Proper nutrition is also a vital part of any long-term muscular dystrophy treatment plan.



  • Corticosteroids, such as prednisone, which can help improve muscle strength and delay the progression of certain types of muscular dystrophy.  But prolonged use of these types of drugs can cause weight gain and weaken bones, increasing fracture risk.

  • Heart medications like as angiotensin-converting enzyme (ACE) inhibitors or beta blockers may be prescribed if muscular dystrophy damages the heart muscle.

  • Anticonvulsants may be prescribed to control seizures and some muscle activity.

  • Immunosuppressants may be prescribed to delay some damage to dying muscle cells.

  • Antibiotics may be used as needed to fight respiratory infections.

  • Because respiratory infections may become a problem in later stages of muscular dystrophy, it’s important for patients to be vaccinated for pneumonia and the latest flu strains.



Physical, occupational, and/or speech therapy, along with assistive devices as necessary, can improve quality and sometimes length of life in people with muscular dystrophy, including:

  • Range-of-motion and stretching exercises.  Muscular dystrophy can restrict the flexibility and mobility of joints.  Limbs often draw inward and become fixed in that position.  Range-of-motion exercises can help to keep joints as flexible as possible.

  • Exercise.  Low-impact aerobic exercise, such as walking and swimming, can help maintain strength, mobility and general health.  Some types of strengthening exercises also might be helpful.  But it’s important to talk to the doctor first because some types of exercise might be harmful.

  • Braces.  Braces can help keep muscles and tendons stretched and flexible, slowing the progression of contractures.  Braces can also aid mobility by providing support for weakened muscles.

  • Mobility aids.  Canes, walkers and wheelchairs can help maintain mobility and independence.

  • Breathing assistance.  As respiratory muscles weaken, a sleep apnea device may help improve oxygen delivery during the night.  Some people with severe muscular dystrophy may need to use a ventilator, a machine that forces air in and out of the lungs.



Surgery may be needed to correct a spinal curvature that could eventually make breathing more difficult.

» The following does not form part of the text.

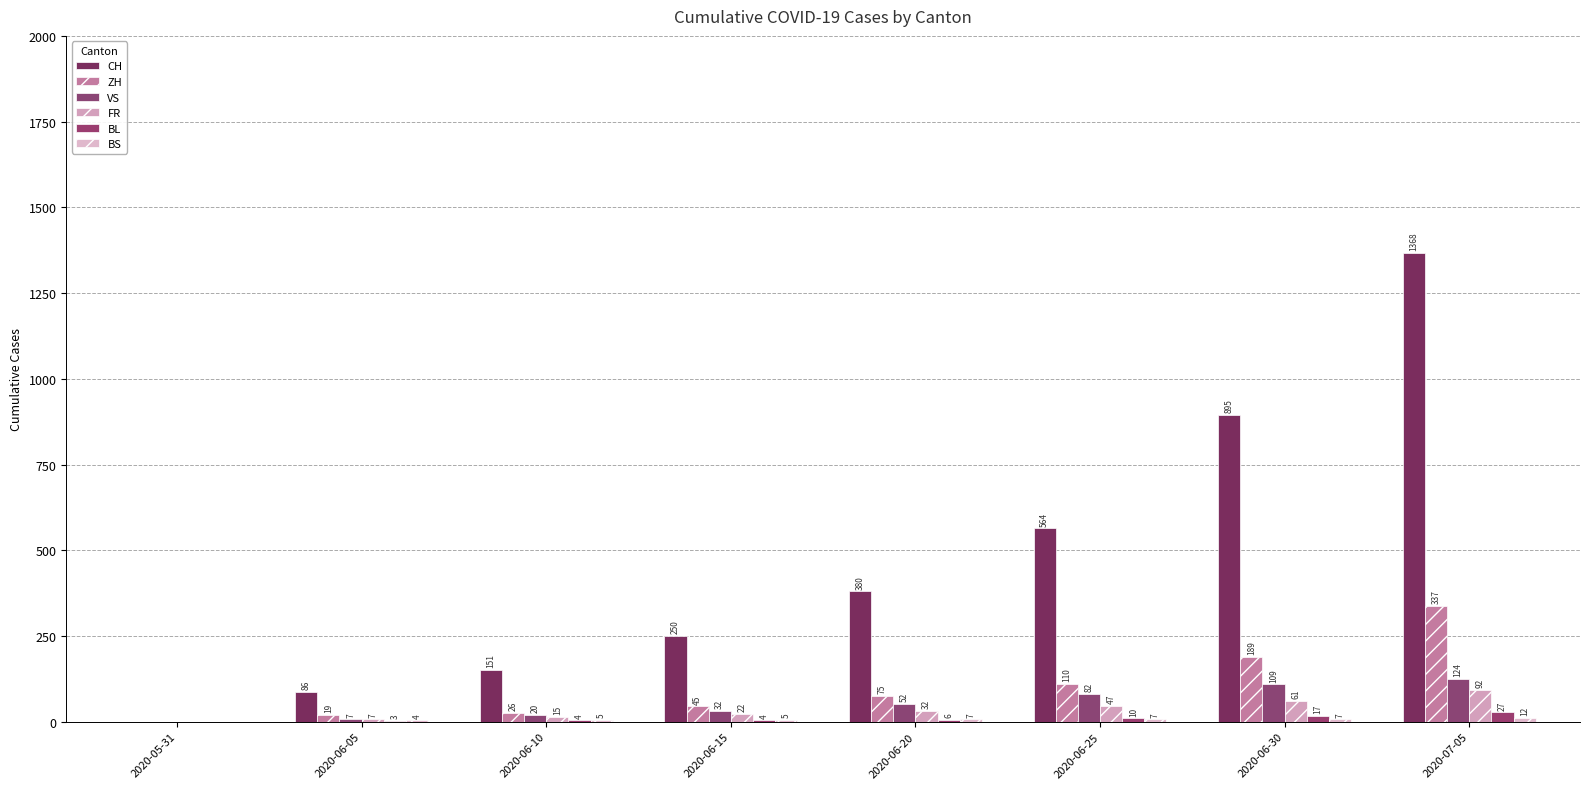

What is the difference between the second highest and second lowest values in the CH series?

809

Spinal contractures may be helped with surgery as well.



Dietary changes haven’t been shown to slow the progression of muscular dystrophy.  But proper nutrition is essential because limited mobility can contribute to obesity, dehydration and constipation.  A high-fiber, high-protein, low-calorie diet may help.

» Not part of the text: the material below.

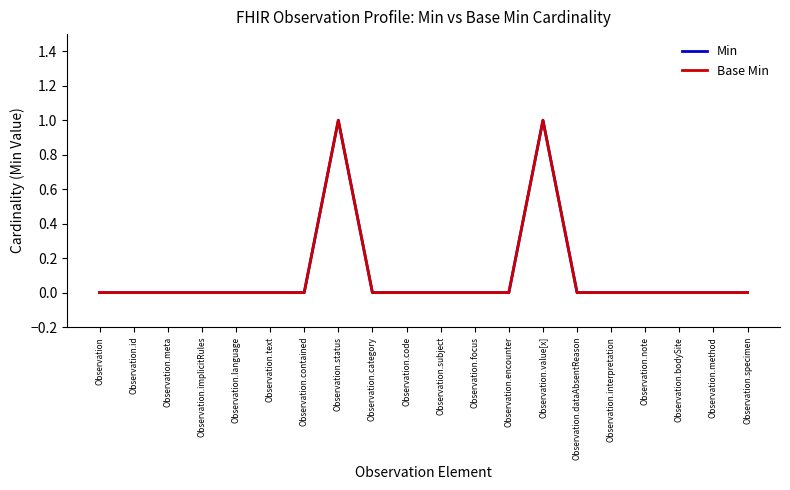

Does the chart have visible grid lines?

No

The prognosis for people with muscular dystrophy varies according to the type and progression.  Some cases may be mild and progress very slowly over a normal lifespan, while others produce severe muscle weakness, functional disability, and loss of the ability to walk.  There is no cure.

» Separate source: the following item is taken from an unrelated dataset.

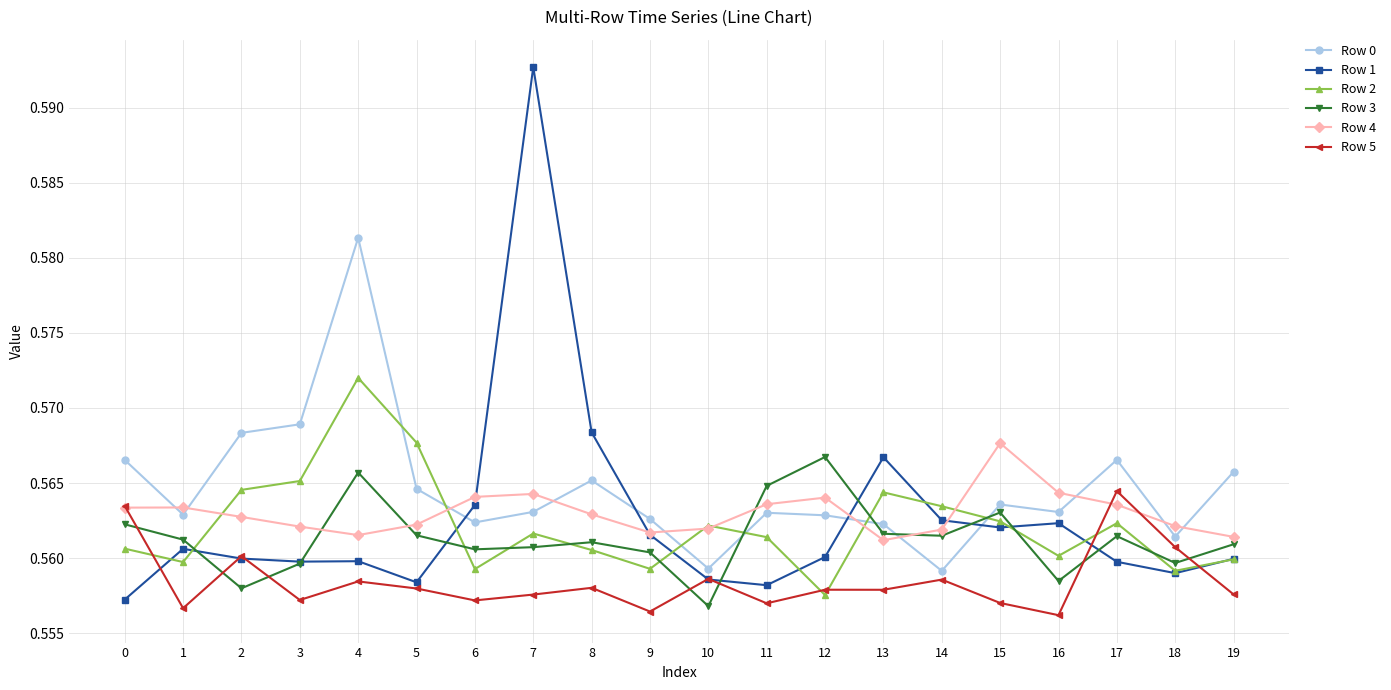

How many lines are shown in the chart?

6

A prognosis of muscular dystrophy can be extremely challenging. To cope, patients should:

  • Find someone to talk with.  A patient may feel comfortable discussing your feelings with a friend or family member, or might prefer meeting with a formal support group.

  • Learn to discuss a child’s condition. If a child has muscular dystrophy, ask your doctor about the most appropriate ways to discuss the progressive condition with him or her.


Hamaspik thanks Eli S. Neiman, DO, ABONP, FACN, PC of the Airmont, New York-based Advanced Neurology Center for critically reviewing this article.